As mentioned, one of the big advantages of the Launchpad Pro is that it comes with velocity-sensitive pads. That alone is super important for finger drumming, where imitating playing on an acoustic drum set (with all the nuances that occur when playing transitions between calm and intense drum hits) is key.

A closer look at the pad sensitivity of the Launchpad Pro made clear that this functionality is actually quite rudimentary. There are only three different velocity settings available for the pads: low, medium, and high. Velocity curves cannot be changed. However, the three settings are quite different so one will notice a big change when experimenting with the three velocity settings on the Launchpad Pro.

Pad sensitivity is only one aspect of the pads when it comes to finger drumming. Other important considerations are pad size and the feel and responsiveness of the pads themselves.

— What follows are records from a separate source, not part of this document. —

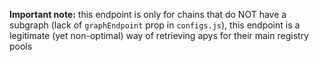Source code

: **Important note:** this endpoint is only for chains that do NOT have a subgraph (lack of `graphEndpoint` prop in `configs.js`), this endpoint is a legitimate (yet non-optimal) way of retrieving apys for their main registry pools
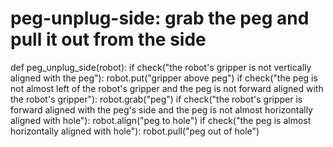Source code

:# peg-unplug-side: grab the peg and pull it out from the side
def peg_unplug_side(robot):
    if check("the robot's gripper is not vertically aligned with the peg"):
        robot.put("gripper above peg")
    if check("the peg is not almost left of the robot's gripper and the peg is not forward aligned with the robot's gripper"):
        robot.grab("peg")
    if check("the robot's gripper is forward aligned with the peg's side and the peg is not almost horizontally aligned with hole"):
        robot.align("peg to hole")
    if check("the peg is almost horizontally aligned with hole"):
        robot.pull("peg out of hole")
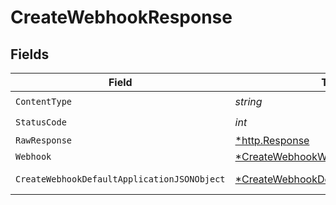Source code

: # CreateWebhookResponse


## Fields

| Field                                                                                                  | Type                                                                                                   | Required                                                                                               | Description                                                                                            |
| ------------------------------------------------------------------------------------------------------ | ------------------------------------------------------------------------------------------------------ | ------------------------------------------------------------------------------------------------------ | ------------------------------------------------------------------------------------------------------ |
| `ContentType`                                                                                          | *string*                                                                                               | :heavy_check_mark:                                                                                     | N/A                                                                                                    |
| `StatusCode`                                                                                           | *int*                                                                                                  | :heavy_check_mark:                                                                                     | N/A                                                                                                    |
| `RawResponse`                                                                                          | [*http.Response](https://pkg.go.dev/net/http#Response)                                                 | :heavy_minus_sign:                                                                                     | N/A                                                                                                    |
| `Webhook`                                                                                              | [*CreateWebhookWebhook](../../models/operations/createwebhookwebhook.md)                               | :heavy_minus_sign:                                                                                     | A webhook                                                                                              |
| `CreateWebhookDefaultApplicationJSONObject`                                                            | [*CreateWebhookDefaultApplicationJSON](../../models/operations/createwebhookdefaultapplicationjson.md) | :heavy_minus_sign:                                                                                     | Error response.                                                                                        |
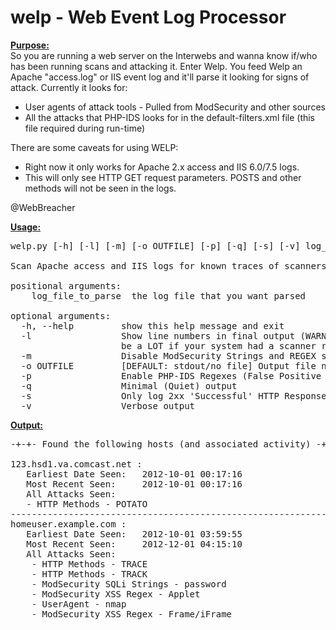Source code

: welp - Web Event Log Processor
====

<u><b>Purpose:</b></u> <br>
So you are running a web server on the Interwebs and wanna know if/who has been running scans and attacking it. Enter Welp. You feed Welp an Apache "access.log" or IIS event log and it'll parse it looking for signs of attack. Currently it looks for:
<br>
   - User agents of attack tools - Pulled from ModSecurity and other sources<br>
   - All the attacks that PHP-IDS looks for in the default-filters.xml file (this file required during run-time)</ul>

There are some caveats for using WELP:<br>
   - Right now it only works for Apache 2.x access and IIS 6.0/7.5 logs.<br>
   - This will only see HTTP GET request parameters. POSTS and other methods will not be seen in the logs.<br>

@WebBreacher

<u><b>Usage:</b></u><br>
<pre>
welp.py [-h] [-l] [-m] [-o OUTFILE] [-p] [-q] [-s] [-v] log_file_to_parse

Scan Apache access and IIS logs for known traces of scanners and attack

positional arguments:
    log_file_to_parse  the log file that you want parsed

optional arguments:
  -h, --help         show this help message and exit
  -l                 Show line numbers in final output (WARNING: There could
                     be a LOT if your system had a scanner run against it.) [DEFAULT: off]
  -m                 Disable ModSecurity Strings and REGEX searches [DEFAULT: on]
  -o OUTFILE         [DEFAULT: stdout/no file] Output file name
  -p                 Enable PHP-IDS Regexes (False Positive prone) [DEFAULT: off]
  -q                 Minimal (Quiet) output
  -s                 Only log 2xx 'Successful' HTTP Response Codes [DEFAULT: off]
  -v                 Verbose output</pre>

<u><b>Output:</b></u>
<pre>
-+-+- Found the following hosts (and associated activity) -+-+-

123.hsd1.va.comcast.net :
   Earliest Date Seen:   2012-10-01 00:17:16
   Most Recent Seen:     2012-10-01 00:17:16
   All Attacks Seen:
   - HTTP Methods - POTATO
---------------------------------------------------------------
homeuser.example.com :
   Earliest Date Seen:   2012-10-01 03:59:55
   Most Recent Seen:     2012-12-01 04:15:10
   All Attacks Seen:
	- HTTP Methods - TRACE
	- HTTP Methods - TRACK
	- ModSecurity SQLi Strings - password
	- ModSecurity XSS Regex - Applet
	- UserAgent - nmap
	- ModSecurity XSS Regex - Frame/iFrame

</pre>
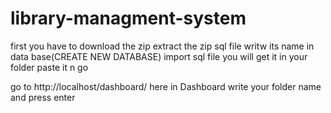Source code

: # library-managment-system


first you have to download the zip 
extract the zip
sql file  writw its name in data base(CREATE NEW DATABASE)
import
sql file you will get it in your folder
 paste it n go
   
   go to http://localhost/dashboard/ here in Dashboard write your folder name and press enter
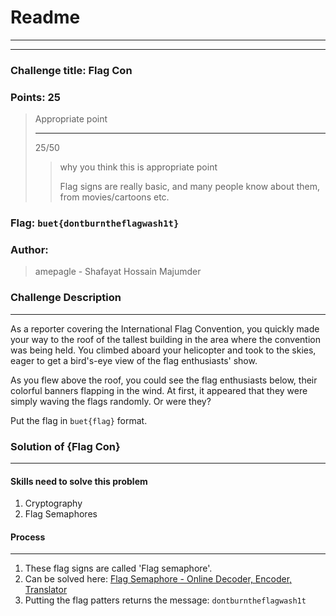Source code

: # Readme

---

---

### Challenge title: Flag Con

### Points: 25

> Appropriate point
> 
> ---
> 
> 25/50
> 
> > why you think this is appropriate point
> > 
> > Flag signs are really basic, and many people know about them, from movies/cartoons etc.

### 

### Flag: `buet{dontburntheflagwash1t}`

### Author:

> amepagle - Shafayat Hossain Majumder

### Challenge Description

---

As a reporter covering the International Flag Convention, you quickly made your way to the roof of the tallest building in the area where the convention was being held. You climbed aboard your helicopter and took to the skies, eager to get a bird's-eye view of the flag enthusiasts' show.

As you flew above the roof, you could see the flag enthusiasts below, their colorful banners flapping in the wind. At first, it appeared that they were simply waving the flags randomly. Or were they?

Put the flag in `buet{flag}` format.

### Solution of {Flag Con}

---

#### Skills need to solve this problem

1. Cryptography
2. Flag Semaphores

#### Process

---

1. These flag signs are called 'Flag semaphore'.
2. Can be solved here: [Flag Semaphore - Online Decoder, Encoder, Translator](https://www.dcode.fr/semaphore-flag)
3. Putting the flag patters returns the message: `dontburntheflagwash1t`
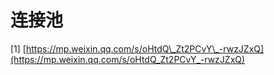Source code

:# 连接池



\[1\] [https://mp.weixin.qq.com/s/oHtdQ\_Zt2PCvY\_-rwzJZxQ](https://mp.weixin.qq.com/s/oHtdQ_Zt2PCvY_-rwzJZxQ)

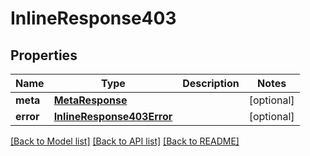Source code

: # InlineResponse403

## Properties
Name | Type | Description | Notes
------------ | ------------- | ------------- | -------------
**meta** | [**MetaResponse**](MetaResponse.md) |  | [optional] 
**error** | [**InlineResponse403Error**](InlineResponse403Error.md) |  | [optional] 

[[Back to Model list]](../README.md#documentation-for-models) [[Back to API list]](../README.md#documentation-for-api-endpoints) [[Back to README]](../README.md)


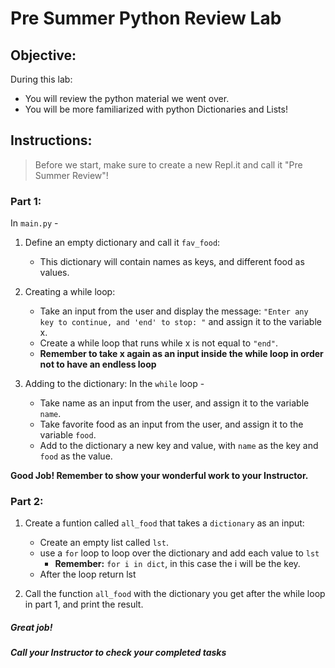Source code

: # Pre Summer Python Review Lab

## Objective: 
During this lab: 
- You will review the python material we went over.
- You will be more familiarized with python Dictionaries and Lists!


## Instructions:
> Before we start, make sure to create a new Repl.it and call it "Pre Summer Review"!

### Part 1: 
In `main.py` -
1. Define an empty dictionary and call it `fav_food`:
    - This dictionary will contain names as keys, and different food as values.
  
2. Creating a while loop:
    - Take an input from the user and display the message: ` "Enter any key to continue, and 'end' to stop: " ` and assign it to the variable x.
    - Create a while loop that runs while x is not equal to ` "end" `.
    - **Remember to take x again as an input inside the while loop in order not to have an endless loop**
    
3. Adding to the dictionary:
    In the `while` loop -
    - Take name as an input from the user, and assign it to the variable `name`.
    - Take favorite food as an input from the user, and assign it to the variable `food`.
    - Add to the dictionary a new key and value, with `name` as the key and `food` as the value.

**Good Job! Remember to show your wonderful work to your Instructor.**

### Part 2: 
1. Create a funtion called `all_food` that takes a `dictionary` as an input:
    - Create an empty list called `lst`.
    - use a `for` loop to loop over the dictionary and add each value to `lst`
        - **Remember:** `for i in dict`, in this case the i will be the key.
    - After the loop return lst

2. Call the function `all_food` with the dictionary you get after the while loop in part 1, and print the result.


##### Great job!
##### Call your Instructor to check your completed tasks
 
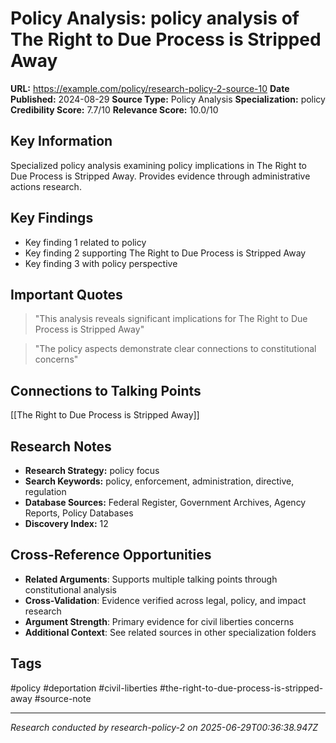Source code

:# Policy Analysis: policy analysis of The Right to Due Process is Stripped Away

**URL:** https://example.com/policy/research-policy-2-source-10
**Date Published:** 2024-08-29
**Source Type:** Policy Analysis
**Specialization:** policy
**Credibility Score:** 7.7/10
**Relevance Score:** 10.0/10

## Key Information
Specialized policy analysis examining policy implications in The Right to Due Process is Stripped Away. Provides evidence through administrative actions research.

## Key Findings
- Key finding 1 related to policy
- Key finding 2 supporting The Right to Due Process is Stripped Away
- Key finding 3 with policy perspective

## Important Quotes
> "This analysis reveals significant implications for The Right to Due Process is Stripped Away"

> "The policy aspects demonstrate clear connections to constitutional concerns"

## Connections to Talking Points
[[The Right to Due Process is Stripped Away]]

## Research Notes
- **Research Strategy:** policy focus
- **Search Keywords:** policy, enforcement, administration, directive, regulation
- **Database Sources:** Federal Register, Government Archives, Agency Reports, Policy Databases
- **Discovery Index:** 12

## Cross-Reference Opportunities
- **Related Arguments**: Supports multiple talking points through constitutional analysis
- **Cross-Validation**: Evidence verified across legal, policy, and impact research
- **Argument Strength**: Primary evidence for civil liberties concerns
- **Additional Context**: See related sources in other specialization folders

## Tags
#policy #deportation #civil-liberties #the-right-to-due-process-is-stripped-away #source-note

---
*Research conducted by research-policy-2 on 2025-06-29T00:36:38.947Z*
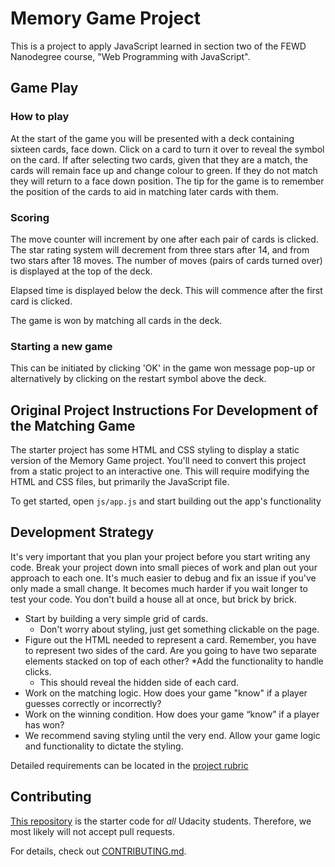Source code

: # Memory Game Project

This is a project to apply JavaScript learned in section two of the FEWD Nanodegree course, "Web Programming with JavaScript".

## Game Play

### How to play

At the start of the game you will be presented with a deck containing sixteen cards, face down. Click on a card to turn it over to reveal the symbol on the card. If after selecting two cards, given that they are a match, the cards will remain face up and change colour to green. If they do not match they will return to a face down position. The tip for the game is to remember the position of the cards to aid in matching later cards with them.

### Scoring

The move counter will increment by one after each pair of cards is clicked. The star rating system will decrement from three stars after 14, and from two stars after 18 moves. The number of moves (pairs of cards turned over) is displayed at the top of the deck.

Elapsed time is displayed below the deck. This will commence after the first card is clicked.

The game is won by matching all cards in the deck.

### Starting a new game

This can be initiated by clicking 'OK' in the game won message pop-up or alternatively by clicking on the restart symbol above the deck.

## Original Project Instructions For Development of the Matching Game

The starter project has some HTML and CSS styling to display a static version of the Memory Game project. You'll need to convert this project from a static project to an interactive one. This will require modifying the HTML and CSS files, but primarily the JavaScript file.

To get started, open `js/app.js` and start building out the app's functionality


## Development Strategy

It's very important that you plan your project before you start writing any code. Break your project down into small pieces of work and plan out your approach to each one. It's much easier to debug and fix an issue if you've only made a small change. It becomes much harder if you wait longer to test your code. You don't build a house all at once, but brick by brick.

* Start by building a very simple grid of cards.
	* Don't worry about styling, just get something clickable on the page.
* Figure out the HTML needed to represent a card. Remember, you have to represent two sides of the card. Are you going to have two separate elements stacked on top of each other?
	*Add the functionality to handle clicks.
	* This should reveal the hidden side of each card.
* Work on the matching logic. How does your game "know" if a player guesses correctly or incorrectly?
* Work on the winning condition. How does your game “know” if a player has won?
* We recommend saving styling until the very end. Allow your game logic and functionality to dictate the styling.


Detailed requirements can be located in the [project rubric](https://review.udacity.com/#!/rubrics/591/view)

## Contributing

[This repository](https://github.com/udacity/fend-project-memory-game) is the starter code for _all_ Udacity students. Therefore, we most likely will not accept pull requests.

For details, check out [CONTRIBUTING.md](CONTRIBUTING.md).
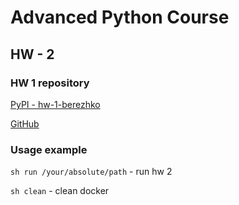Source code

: # Advanced Python Course

## HW - 2

### HW 1 repository

[PyPI - hw-1-berezhko](https://pypi.org/project/hw-1-berezhko/)

[GitHub](https://github.com/berezhkoE/AP/tree/hw_1_package)

### Usage example
`sh run /your/absolute/path` - run hw 2

`sh clean` - clean docker
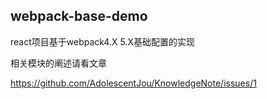 ## webpack-base-demo
react项目基于webpack4.X 5.X基础配置的实现

相关模块的阐述请看文章

https://github.com/AdolescentJou/KnowledgeNote/issues/1
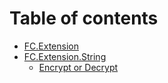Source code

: # Table of contents

* [FC.Extension](README.md)
* [FC.Extension.String](fc.extension.string/README.md)
  * [Encrypt or Decrypt](fc.extension.string/encrypt-or-decrypt.md)

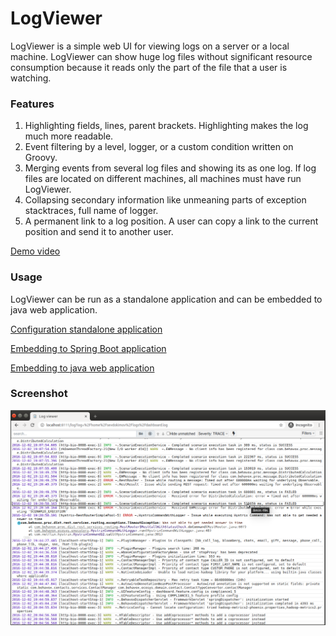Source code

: # LogViewer

LogViewer is a simple web UI for viewing logs on a server or a local machine. LogViewer can show huge log files
without significant resource consumption because it reads only the part of the file that a user is watching. 

### Features

1. Highlighting fields, lines, parent brackets. Highlighting makes the log much more readable.
1. Event filtering by a level, logger, or a custom condition written on Groovy.
1. Merging events from several log files and showing its as one log. If log files are located on different
machines, all machines must have run LogViewer.
1. Collapsing secondary information like unmeaning parts of exception stacktraces, full name of logger.
1. A permanent link to a log position. A user can copy a link to the current position and send it to another user. 

[Demo video](https://www.youtube.com/watch?v=zY8b9ACenQo)

### Usage

LogViewer can be run as a standalone application and can be embedded to java web application.

[Configuration standalone application](_docs/standalone.md)

[Embedding to Spring Boot application](_docs/embadded-spring-boot.md)

[Embedding to java web application](_docs/embadded.md)

### Screenshot

![](_docs/screenshot.png)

The Launchpad Pro pad sizes are admittedly not ideal for finger drumming. The pads are very small making it necssary to be much more precise when finger drumming (as compared to playing on an Ableton Push or a regular 4 x 4 pad controller, for example). Although precise playing can be specifically trained, small pads will be a barrier when trying to play finger drumming at fast or even extremely fast tempos.

The feel and responsiveness of the pads of the Launchpad Pro is different from those of regular 4 x 4 pad controllers such as the MPD2 family, PadKontrol, iRig Pads, QuNeo, Maschine, MPC, or Trigger Finger Pro. Also, the 64 pads of the Ableton Push and Push 2 feel very different from those of the Launchpad Pro. I believe this is the point where it becomes obvious that the pad sensitivity is just an added feature of the next generation of Launchpads. It doesn’t seem to be a feature that Novation put much effort into making it as good as it can be.

While some of the other mentioned pad controllers and groove production studios have fantastic pad sections, the Launchpad Pro’s pad sensitivity is really just “OK”. Expressive finger drumming is only possible if the device is in “high” velocity sensitivity mode, and even then I sometimes find it difficult to get good control of the velocities with which I play the pads.

Conclusion

My review might indicate that the Launchpad Pro isn’t the right device for finger drumming, but it’s important to look at the full picture. The Launchpad Pro’s first and fundamental purpose is to act as a control surface for Ableton Live. The added feature of pad sensitivity needs to be seen in this broader context.

The Launchpad Pro isn’t primarily a finger drumming controller, but it can be used for that task. Eventually, if you’re an Ableton Live user, the Launchpad Pro will satisfy you with all the other features it offers. If you are a finger drummer “on top”, you’ll be able to use the Launchpad Pro for this task as well.

However, if you’re serious about becoming an expert finger drummer, you’ll probably need to search for other options to add to your setup, especially because finger drumming is all about great pads, ergonomic hand movements, and relaxed playability. There are other hardware devices that meet these needs better than the Launchpad Pro does.